Now that both the kids are at school, my better half has returned to work.
That was a big step for her. It was seven years since her last job interview, but after four interviews she had two job offers. Good work!
As the new job begins earlier, and my job has flexible hours, it’s now me who takes the kids to school in the morning. It has been eye opening. What is normal for most mums is new to me, and I have already learned some skills, from my mistakes, that will help me survive the utter mayhem that is
Taking the kids to school
Observation #1 – Hair
Bobbles, pins, slides, bunches, bows and plaits. I’m a 45 year old man so I know what these words mean but learning how to throw them together to the satisfaction of a six year old school girl has been like learning the skills of a mid-level wizard.
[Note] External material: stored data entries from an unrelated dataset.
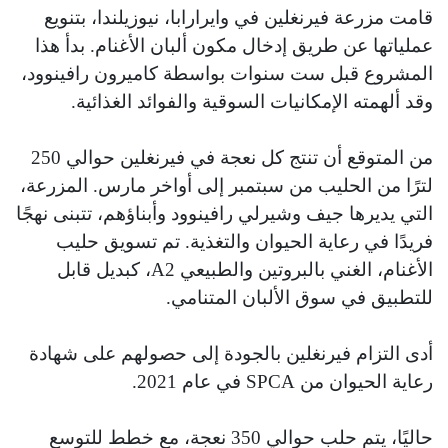
قامت مزرعة فيرنغلين في وايرارابا، نيوزيلندا، بتنويع
عملياتها عن طريق إدخال مكون ألبان الأغنام. بدأ هذا
المشروع قبل ست سنوات بواسطة كاميرون رافينوود،
وقد ألهمته الإمكانيات السوقية والفوائد الغذائية.
من المتوقع أن تنتج كل نعجة في فيرنغلين حوالي 250
لترًا من الحليب من سبتمبر إلى أواخر مارس. المزرعة،
التي يديرها جيف وشيرلي رافينوود وأبناؤهم، تتبنى نهجًا
فريدًا في رعاية الحيوان والتغذية. تم تسويق حليب
الأغنام، الغني بالبروتين والطبيعي A2، كبديل قابل
للتطبيق في سوق الألبان المتنامي.
أدى التزام فيرنغلين بالجودة إلى حصولهم على شهادة
رعاية الحيوان من SPCA في عام 2021.
حاليًا، يتم حلب حوالي 350 نعجة، مع خطط للتوسع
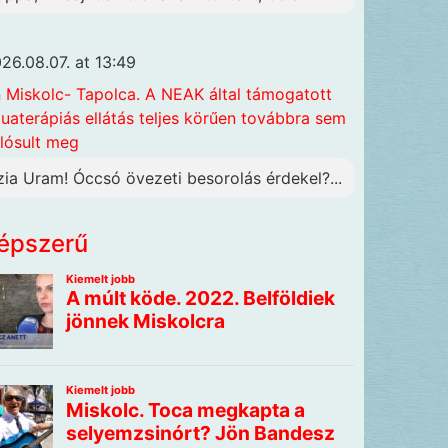
26.08.07. at 13:49
n
Miskolc- Tapolca. A NEAK által támogatott
uaterápiás ellátás teljes körűen továbbra sem
lósult meg
zia Uram! Óccsó övezeti besorolás érdekel?...
épszerű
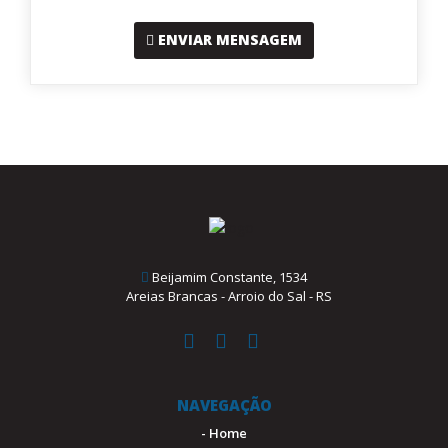
ENVIAR MENSAGEM
Beijamim Constante, 1534
Areias Brancas - Arroio do Sal - RS
NAVEGAÇÃO
- Home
That dude who went viral for using a vacuum cleaner and a bobble to do his daughter’s hair wouldn’t last one day in my house (and not just because the kids would be freaking out cos there’s a stranger with a hoover in the living room).
Eve’s hair is curly/wavy. Jenny’s is straight. They have different bows, clips and preferences. To my shame, I did not know this. Damn, there’s a whole subculture in my very house that I didn’t even know about. Try and put the wrong bow in the wrong person’s hair and BOOM! Nuclear war. Still, we’re getting there. I’m getting there.
Observation #2 – The Journey to School
“It’s my turn to open the door!!!” Wha? Another dynamic that happened while I was at work and am totally unaware of. There’s a seemingly ritualistic nature to The Unlocking of the Front Door in which I must partake or they look at me like I’m an extra-terrestrial. In my first week, I left without the kid’s school bags. Idiot. I won’t make that mistake again. (I will).
The school is literally on the other side of the main road from us. It would take you, or I, about 9 seconds to walk to the school gates. Only the small children are not you and I. This means that the actual route to school begins by walking away from the school, and down the hill to the lollipop lady. Then we have to cross, walk back up the hill then down another road to get to the zebra crossing, which only around 3% of drivers respect. Then down the hill and up some stairs and, Jesus, is my Fitbit recording this?
Now there’s something else. The lollipop lady. The first few times we crossed, I said ‘thank you’ and she ignored me, only saying good morning to the girls. So, we don’t say thank you? Is that offensive? Is that another rule? So, I started saying good morning instead and she beamed a reply to me. I’m fairly certain that I’ve now cracked the lollipop lady conversation etiquette. We even got the Christmas card rule right.
Observation #3 – The Playground
I’m new to the playground, and the wait until the bell arrives. All the other parents know each other and have their regular places to stand and people to talk to. I‘m beginning to identify the different groups of parents and am slowly building up a picture of who has the power. I’m very much like a new prisoner in the yard picking up who is in what gang, and who is liable to attack me in the dining room if I look at a gang member the wrong way. So far, I haven’t been attacked.
The children aren’t bound by such social conventions. Many a time, I’ve looked down to see a kid, who I don’t know, standing at my feet staring right at me. I don’t know the correct response in this situation. It’s generally frowned upon for a guy by himself to start a conversation with a five year old that he doesn’t know in a school playground. I resort to looking at my own daughters for guidance. Yesterday, this happened, and I looked at the eldest (6) who just shrugged. I looked back and just went with “hello”. The child of unknown identity looked satisfied with that and walked off.
I’ve made the mistake of thinking that seeing the same parent in the playground on a number of occasions means that a bond of familiarity has been formed. It apparently hasn’t. I find this out when I say “hello” and they walk past, looking right through me. I don’t care how confident you are in life, when that happens, the inner you is a stranded child in a sea of adults. You’re two feet tall and broken. Well, you are the first time. After the ninth time, I’m over it.
Observation #4 – The Bell
My two children have very different reactions to the bell ringing. The elder (6) runs over and shouts “kiss cuddle!” then goes and joins the queue for the classroom. The youngest (5) says “I’m not going to school” and holds on like I’m a vine over a ravine. I have to heave her over to the classroom door where the teacher coaxes her in.
Both reactions are heartbreaking. The eldest’s confidence and ability to run away without looking back is obviously great for her, but I don’t like the feeling of redundance that comes with that. The flip-side is that the youngest’s reluctance to go in herself makes me feel like I’m abandoning her, even though it’s a necessity. In short, dropping kids off at school makes me feel awful.
Doing this has made me a whole new level of parent, which the majority of you probably already do. You’ve likely read this, chuckled, and thought “amateur”. So be it. I am, but I’m learning and enjoying being more of a dad.